Written by Angela Ysseldyk CNP, BA
Acne is an incredibly common skin condition, affecting people of all ages. The physical appearance of acne is a symptom of an imbalance occurring in the body. There are various causes of acne including clogged pores, excess oil production, an imbalance in bacteria, and hormonal imbalances. Things that can make your acne worse include hormonal changes during different stages of your cycle, certain medications, diet, and STRESS.1
Everyone’s skin is different, so it is important to speak with a health care practitioner for questions specific to your skin health.

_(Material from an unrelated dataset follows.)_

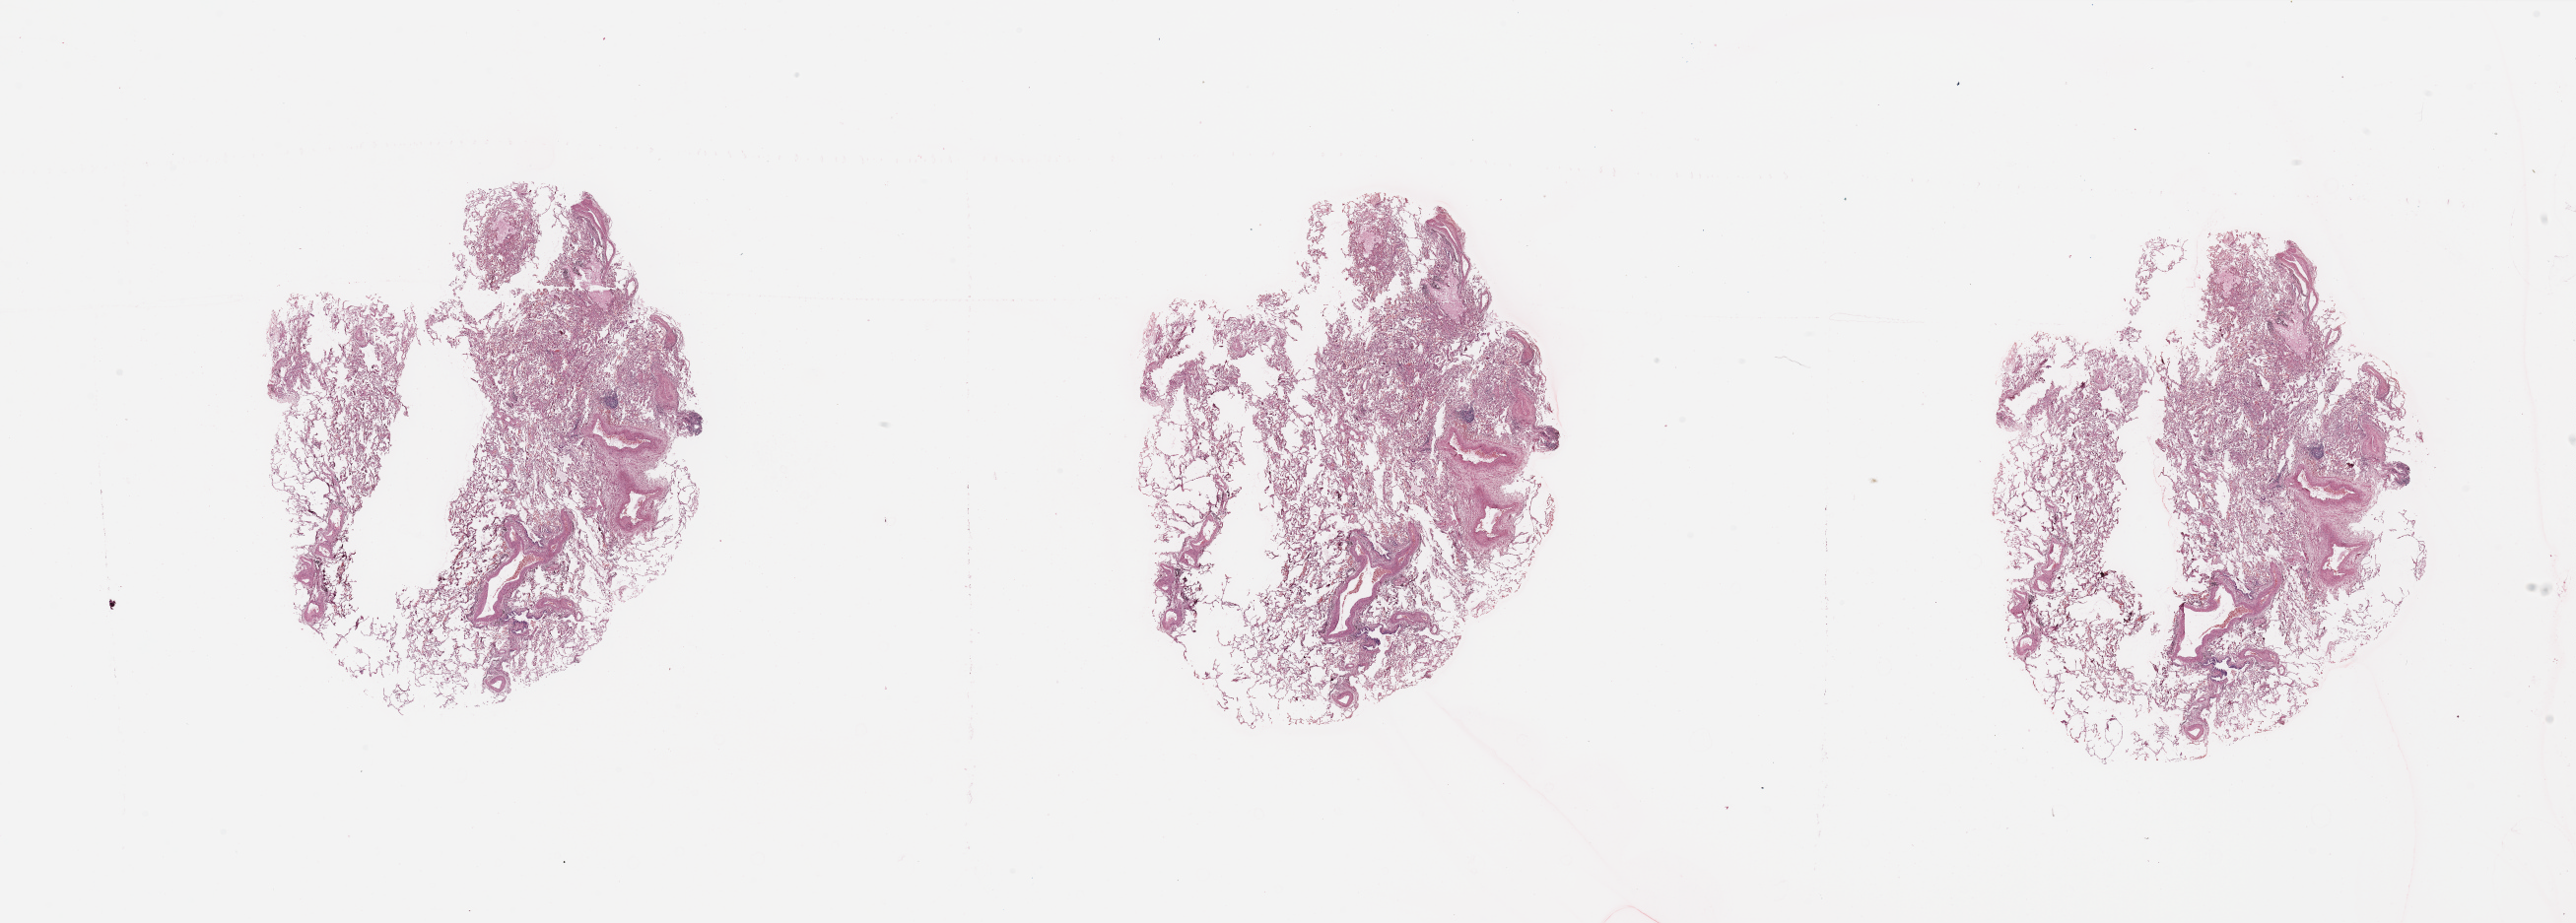
Whole-slide histology image, H&E, a low-resolution overview of the entire scanned area, about 41.3 x 14.8 mm (slide scanned at 20x), normal (non-tumour) tissue sample, sampled site: lung. Female, 73 y/o.
This section: normal (non-tumour) tissue from the same patient. Patient diagnosis: Adenocarcinoma, NOS.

As clear-skin enthusiasts, we have read up on what foods may help your body at a foundational level.
- Probiotic-rich foods – studies are showing promising results with the inclusion of probiotics in patients suffering from acne.2
- Eat a healthy, low-glycemic diet - There’s evidence that eating a low glycemic diet, meaning one that doesn’t include lots of processed grains/flour products and added sugar, is one the best home remedies for acne because it can help prevent it.3
- Healthy fats - are essential to good skin health, so include foods rich in omega-3s like wild-caught salmon.
- Zinc-rich foods (pumpkin seeds, kefir, seafood, beans) – according to recent research, there is a correlation between low zinc levels and the severity of acne.4
- Vitamin A-rich foods (sweet potato, spinach, carrots) – similarly to zinc, research has shown a correlation between low vitamin A levels and an increase in acne.5
If you have identified yourself as suffering from stress related acne, then we would suggest implementing some lifestyle techniques like mediation, yoga, and scheduling in breaks for yourself throughout the day. To help relieve the symptoms of stress you may want to try Adrenasmart as an added supplement to your daily routine.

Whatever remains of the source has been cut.